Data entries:
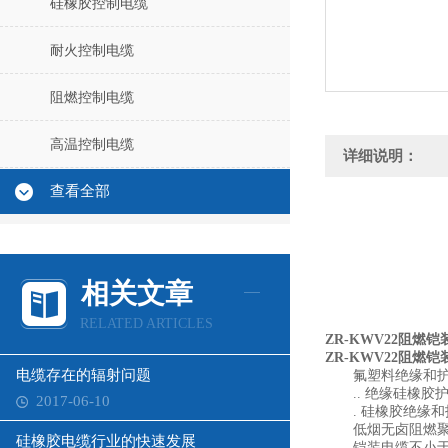
硅橡胶控制电缆
耐火控制电缆
阻燃控制电缆
高温控制电缆
详细说明：
查看全部
相关文章
RELATED ARTICLES
ZR-KWV22阻燃
ZR-KWV22阻燃
电缆存在的辐射问题
氟塑料绝缘和护套材
.. 绝缘硅橡胶护
2017-06-10
. 硅橡胶绝缘和护
低烟无卤阻燃聚烯
硅橡胶电缆行业的快速发展
铠装电缆不小于电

◆ **What the task requires**
Repeat the records exactly but leave out the images.

◆ **Answer area**
硅橡胶控制电缆
耐火控制电缆
阻燃控制电缆
高温控制电缆
详细说明：
查看全部
相关文章
RELATED ARTICLES
ZR-KWV22阻燃
ZR-KWV22阻燃
电缆存在的辐射问题
氟塑料绝缘和护套材
.. 绝缘硅橡胶护
2017-06-10
. 硅橡胶绝缘和护
低烟无卤阻燃聚烯
硅橡胶电缆行业的快速发展
铠装电缆不小于电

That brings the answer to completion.